Update: Nine years from the original story AFP reports that the islands are still growing according to extensive studies by the University of Auckland. The researchers are quoted as backing away from the idea that the islands are likely to sink.
Source
Game and Story Use
- What extreme measures will world governments take when entire Nations disappear beneath the waves?
- Some nations may try to grab a chunk of territory out of a rival country. Wars could easily break out. The side that's attempting to relocate and invade have their work cut out for them, but can accomplish quite a bit when desperate.
- Diaspora and refugees are a more likely situation. Entire nations will vanish. The countries they flee to will have sudden shifts in the demographics. Local resources may not be enough to support them, which could result in famine, or slum conditions that lead to outbreaks of crime or disease.
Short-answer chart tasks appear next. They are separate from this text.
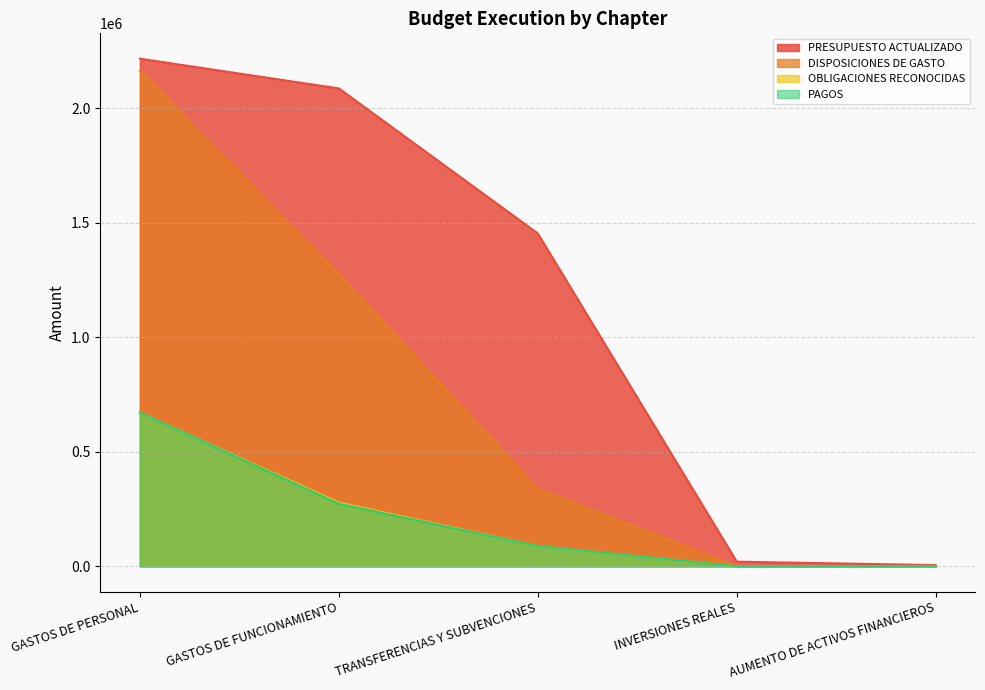

The DISPOSICIONES DE GASTO series shows -1407794 at INVERSIONES REALES. True or false?

False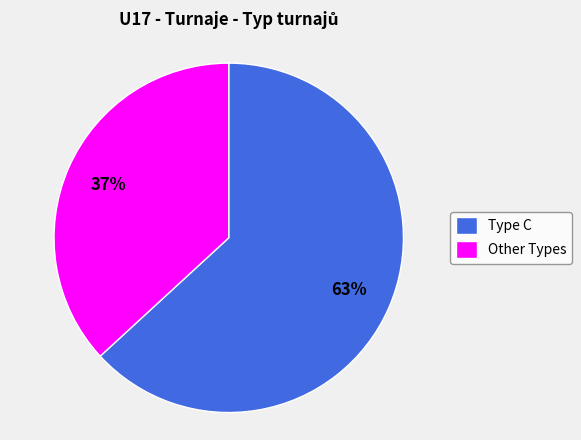

Is the sum of Other Types and Type C greater than half?

Yes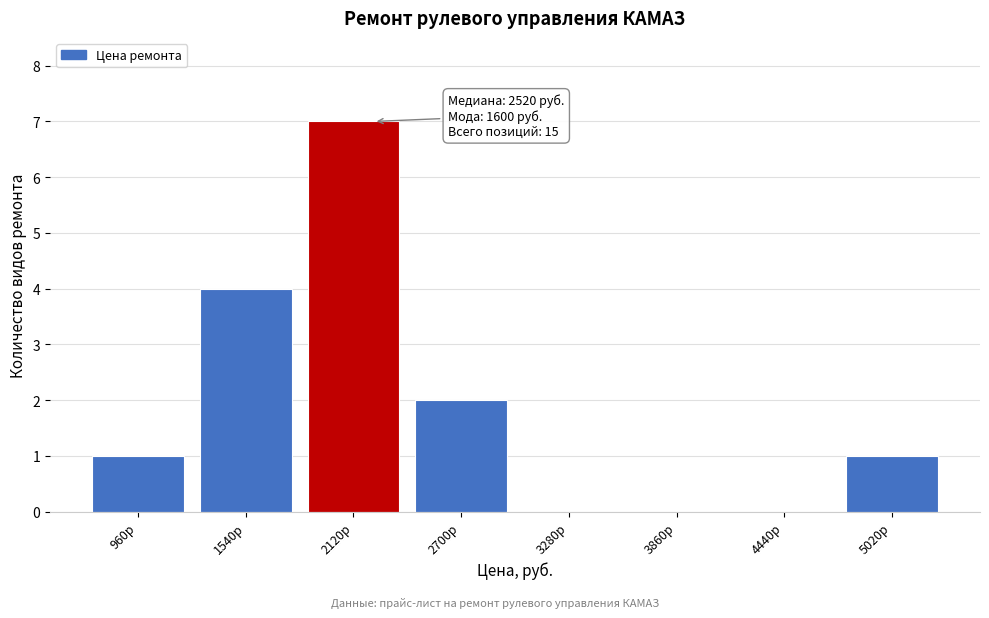

Reading left to right, transcribe all the data shown in this chart.

960р=1	1540р=4	2120р=7	2700р=2	3280р=0	3860р=0	4440р=0	5020р=1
- The BBC article provides just enough of an opposing viewpoint to leave the door open for the GM to make a call on it. If you're playing a game set in the future you don't have to rule there's no more island nations. Instead, assume that sediment build-up has bought them time, and maybe that some careful engineering projects have shored up the more vulnerable parts of the low lands. People can be pretty clever, especially when they're desperate.
- You could also decide that anthropic global climate change is a myth, hoax, or political lie in your game.
- Note that the climate change doesn't actually need to be anthropogenic - the last Ice Age ended in plenty of sea level rises that were nothing to do with humans and the same is likely to have occurred at the end of other cool periods.
- You could also decide that anthropic global climate change is a myth, hoax, or political lie in your game.
- Nations disappearing under water are a standard trope myth, legend and fantasy.
- The old school D&D module X5: Quagmire features a rescue mission for a society that is vanishing under water.